▶ **EXERCISE BRIEF**
Using the listing below, please gather every line containing the word "through".

.....

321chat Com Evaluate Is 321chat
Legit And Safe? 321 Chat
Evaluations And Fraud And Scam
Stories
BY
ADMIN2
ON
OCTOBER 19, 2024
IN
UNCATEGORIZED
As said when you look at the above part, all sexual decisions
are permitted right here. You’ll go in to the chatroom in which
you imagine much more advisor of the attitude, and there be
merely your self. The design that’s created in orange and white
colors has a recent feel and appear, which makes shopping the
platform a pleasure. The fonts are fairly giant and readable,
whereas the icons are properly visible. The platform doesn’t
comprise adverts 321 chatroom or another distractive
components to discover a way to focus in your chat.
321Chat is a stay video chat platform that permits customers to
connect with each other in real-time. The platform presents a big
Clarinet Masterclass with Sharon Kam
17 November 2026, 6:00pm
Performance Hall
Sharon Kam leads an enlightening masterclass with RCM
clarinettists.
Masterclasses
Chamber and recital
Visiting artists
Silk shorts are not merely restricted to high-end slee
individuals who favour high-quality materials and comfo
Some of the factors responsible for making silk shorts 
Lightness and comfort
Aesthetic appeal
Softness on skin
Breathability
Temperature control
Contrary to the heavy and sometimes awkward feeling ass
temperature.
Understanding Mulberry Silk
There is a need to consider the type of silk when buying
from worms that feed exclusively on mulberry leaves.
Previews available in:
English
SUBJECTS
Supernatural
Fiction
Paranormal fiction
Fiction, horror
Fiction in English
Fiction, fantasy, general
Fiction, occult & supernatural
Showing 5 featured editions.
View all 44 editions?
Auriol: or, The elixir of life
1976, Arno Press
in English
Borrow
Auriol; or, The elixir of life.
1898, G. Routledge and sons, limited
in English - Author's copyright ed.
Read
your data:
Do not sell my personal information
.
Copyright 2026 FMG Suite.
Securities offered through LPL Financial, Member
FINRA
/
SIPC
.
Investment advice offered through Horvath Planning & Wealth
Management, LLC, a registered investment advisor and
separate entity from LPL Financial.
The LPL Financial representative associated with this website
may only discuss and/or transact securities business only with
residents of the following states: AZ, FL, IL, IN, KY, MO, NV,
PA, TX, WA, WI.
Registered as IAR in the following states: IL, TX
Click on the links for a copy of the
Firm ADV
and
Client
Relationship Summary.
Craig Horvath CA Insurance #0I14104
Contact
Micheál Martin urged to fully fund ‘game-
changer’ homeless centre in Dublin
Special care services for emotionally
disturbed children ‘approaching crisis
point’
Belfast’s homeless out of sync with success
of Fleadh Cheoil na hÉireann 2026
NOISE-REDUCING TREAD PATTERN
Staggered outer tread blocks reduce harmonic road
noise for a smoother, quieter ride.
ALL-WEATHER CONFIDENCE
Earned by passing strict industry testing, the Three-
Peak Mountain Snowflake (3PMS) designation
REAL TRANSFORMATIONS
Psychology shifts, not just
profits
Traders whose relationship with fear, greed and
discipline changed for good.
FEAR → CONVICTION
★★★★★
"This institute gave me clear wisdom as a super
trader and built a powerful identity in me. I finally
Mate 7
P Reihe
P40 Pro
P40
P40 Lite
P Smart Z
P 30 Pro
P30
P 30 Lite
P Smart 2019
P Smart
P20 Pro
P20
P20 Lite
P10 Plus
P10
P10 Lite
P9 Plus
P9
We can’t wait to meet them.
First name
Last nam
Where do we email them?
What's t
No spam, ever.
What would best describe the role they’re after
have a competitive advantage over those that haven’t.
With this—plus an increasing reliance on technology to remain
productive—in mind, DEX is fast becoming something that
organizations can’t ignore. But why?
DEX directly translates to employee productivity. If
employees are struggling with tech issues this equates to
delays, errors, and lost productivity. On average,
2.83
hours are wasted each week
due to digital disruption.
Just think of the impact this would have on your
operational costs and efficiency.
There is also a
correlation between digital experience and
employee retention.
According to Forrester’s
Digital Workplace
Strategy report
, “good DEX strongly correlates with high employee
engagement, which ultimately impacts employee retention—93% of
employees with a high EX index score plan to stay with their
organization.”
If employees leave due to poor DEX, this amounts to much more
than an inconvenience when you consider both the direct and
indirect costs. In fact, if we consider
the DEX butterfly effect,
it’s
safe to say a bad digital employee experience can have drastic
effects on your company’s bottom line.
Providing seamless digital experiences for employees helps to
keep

.....

▶ **TASK ANSWER**
Securities offered through LPL Financial, Member
Investment advice offered through Horvath Planning & Wealth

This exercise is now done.